Hosting videos is really expensive. AI video generation inference is really expensive. I'd love to see how much money this experiment cost.

rblatz · 2026-03-25T03:14:14 1774408454

So much that they walked away from a billion dollar deal with Disney by dropping Sora.

riffraff · 2026-03-25T06:49:08 1774421348

It's not clear to me what that billion dollar meant.

To me it seems it was "Disney gets shares and we get to use their characters in Sora".

Even if Sora breaks even, why would you gift Disney stock? It's not like they actual gave 1B to openai.

lossyalgo · 2026-03-25T14:58:36 1774450716

I don't think anyone outside of Disney/ClosedAI knows what deal was actually made. Maybe they just shut down public use of Sora but Disney will still be able to use it internally? Maybe they never even signed anything, as is too often the case with AI deals, especially big ones, how we read about signed/inked deals but then it turns out it was all just words spoken. Maybe they took the cash, then shut Sora down to save money? Could be any number of things that happened which we might never know.

karel-3d · 2026-03-25T07:24:09 1774423449

Hosting videos is not that expensive, compared to generation and inference costs.
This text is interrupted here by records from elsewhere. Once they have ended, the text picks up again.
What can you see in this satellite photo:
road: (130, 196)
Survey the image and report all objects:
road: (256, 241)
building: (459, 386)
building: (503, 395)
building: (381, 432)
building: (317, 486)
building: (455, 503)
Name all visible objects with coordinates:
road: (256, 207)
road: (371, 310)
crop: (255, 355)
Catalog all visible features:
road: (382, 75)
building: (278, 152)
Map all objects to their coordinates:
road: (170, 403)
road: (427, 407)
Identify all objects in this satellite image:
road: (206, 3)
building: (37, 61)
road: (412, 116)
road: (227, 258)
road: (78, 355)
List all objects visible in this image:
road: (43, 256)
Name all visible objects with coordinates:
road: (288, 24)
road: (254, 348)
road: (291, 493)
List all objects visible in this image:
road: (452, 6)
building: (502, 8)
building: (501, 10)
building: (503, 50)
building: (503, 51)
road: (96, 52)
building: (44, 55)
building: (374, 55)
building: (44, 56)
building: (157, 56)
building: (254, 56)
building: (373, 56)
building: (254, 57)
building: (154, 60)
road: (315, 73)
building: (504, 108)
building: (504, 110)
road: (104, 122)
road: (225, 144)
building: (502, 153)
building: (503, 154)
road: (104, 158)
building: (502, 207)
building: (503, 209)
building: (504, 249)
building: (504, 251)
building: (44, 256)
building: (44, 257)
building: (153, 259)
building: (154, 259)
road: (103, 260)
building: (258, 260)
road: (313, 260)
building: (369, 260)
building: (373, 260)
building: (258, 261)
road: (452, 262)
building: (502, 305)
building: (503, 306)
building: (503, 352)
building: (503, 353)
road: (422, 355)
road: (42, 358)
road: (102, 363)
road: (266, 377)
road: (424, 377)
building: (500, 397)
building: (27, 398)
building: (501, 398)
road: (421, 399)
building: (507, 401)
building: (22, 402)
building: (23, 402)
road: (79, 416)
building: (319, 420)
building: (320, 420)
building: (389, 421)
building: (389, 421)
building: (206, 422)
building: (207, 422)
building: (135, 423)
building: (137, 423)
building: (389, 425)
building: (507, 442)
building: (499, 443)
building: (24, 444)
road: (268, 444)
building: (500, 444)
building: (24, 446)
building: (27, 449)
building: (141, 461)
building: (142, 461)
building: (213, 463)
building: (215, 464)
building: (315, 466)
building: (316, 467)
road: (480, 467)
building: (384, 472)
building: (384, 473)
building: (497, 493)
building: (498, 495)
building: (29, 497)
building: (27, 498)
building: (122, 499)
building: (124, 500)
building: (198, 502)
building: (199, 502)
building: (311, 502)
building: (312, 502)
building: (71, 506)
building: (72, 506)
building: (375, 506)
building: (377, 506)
It's not cheap but it's not that horrible

imankulov · 2026-03-25T13:03:28 1774443808

> I liked GPT primarily because I felt like it respected me: I never felt like it was trying to distract me from my work or get me to waste time doomscrolling.

Not about Sora, but about ChatGPT. I felt the same way for quite a while until I noticed that its response pattern has changed, apparently aiming for higher engagement. Someone aggressively pursued a metric.

At some point, ChatGPT started leaving annoying cliffhangers in its every response, like "Do you want me to share a little-known secret of X that professionals often use?" Like, come on!

mvdtnz · 2026-03-25T18:42:59 1774464179

> I liked GPT primarily because I felt like it respected me: I never felt like it was trying to distract me from my work or get me to waste time doomscrolling. It's primary value proposition to keep me using it wasn't to trick me with addictive content, but to get me high quality answers as fast as possible.

I'm curious if you still feel this way about current iterations of ChatGPT? It seems like it's now primed to engagement bait the user, especially when used through the web UI. You can ask it a simple question with a straight forward answer and it will still try to get you to follow up with more.

> What is the minimum thickness for Shimano M8100 disc brake rotors?

> For Shimano XT M8100-series rotors (like RT-MT800 / RT-MT900 commonly used with M8100 brakes), the minimum thickness is 1.5 mm. If the rotor measures 1.5 mm or thinner, Shimano says it should be replaced.

> (a bunch of pointless details in bullet points)

> If you want, tell me the exact rotor model (e.g., RT-MT800, RT-MT900, size), and I can confirm the spec for that specific one and what typical wear looks like.

The entire query could have been answered with "1.5mm". The "if you want" follow ups are so annoying.

cess11 · 2026-03-25T08:42:07 1774428127

"I am mystified by how rapidly Sora went from launch to shutdown"

I suspect they promised synthetic movies but it quickly became clear that they were never going to be able to deliver on this.

Slick fifteen second lulz-clips, sure, but I don't think they can make several of them consistent enough to fit into a larger video narrative without the audience finding it jarring and incoherent.

Perhaps legal at Disney also concluded that the output wouldn't be possible to copyright, which is their core business.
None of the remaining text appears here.